**Extracted records**
----------

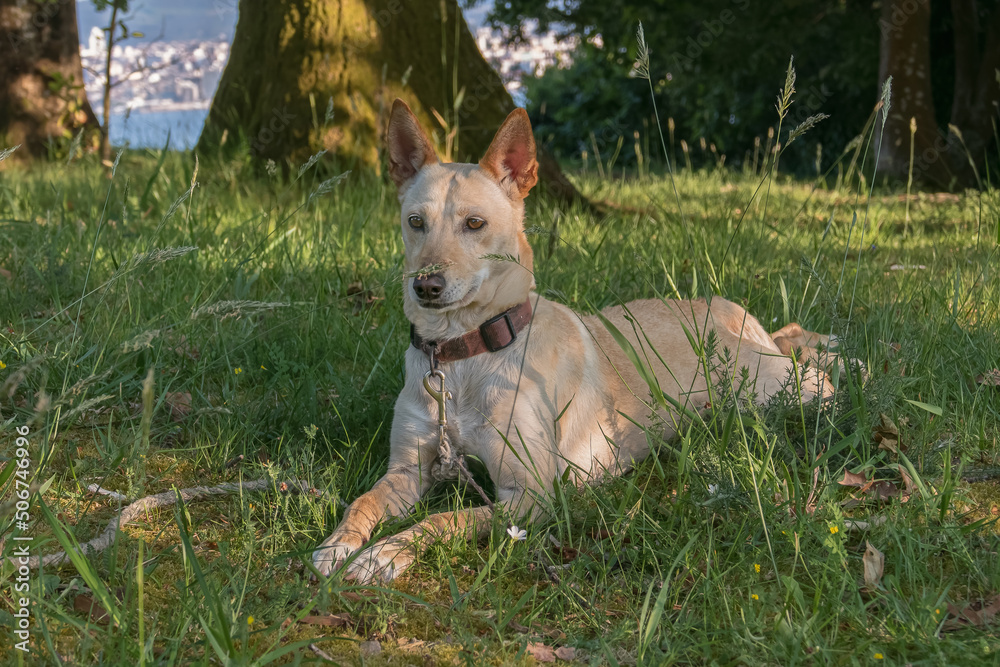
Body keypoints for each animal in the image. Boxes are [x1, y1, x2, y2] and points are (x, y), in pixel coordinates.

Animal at [312, 100, 836, 584]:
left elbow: (445, 519)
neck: (464, 355)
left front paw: (386, 552)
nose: (426, 286)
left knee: (818, 374)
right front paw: (341, 544)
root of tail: (724, 312)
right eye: (415, 222)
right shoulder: (406, 472)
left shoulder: (529, 494)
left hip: (775, 390)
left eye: (475, 224)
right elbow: (363, 501)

----------

When you reach the line containing "neck: (464, 355)" in the data above, retype it and each line after it through the final one, exactly as written.

**Completed task**
neck: (464, 355)
left front paw: (386, 552)
nose: (426, 286)
left knee: (818, 374)
right front paw: (341, 544)
root of tail: (724, 312)
right eye: (415, 222)
right shoulder: (406, 472)
left shoulder: (529, 494)
left hip: (775, 390)
left eye: (475, 224)
right elbow: (363, 501)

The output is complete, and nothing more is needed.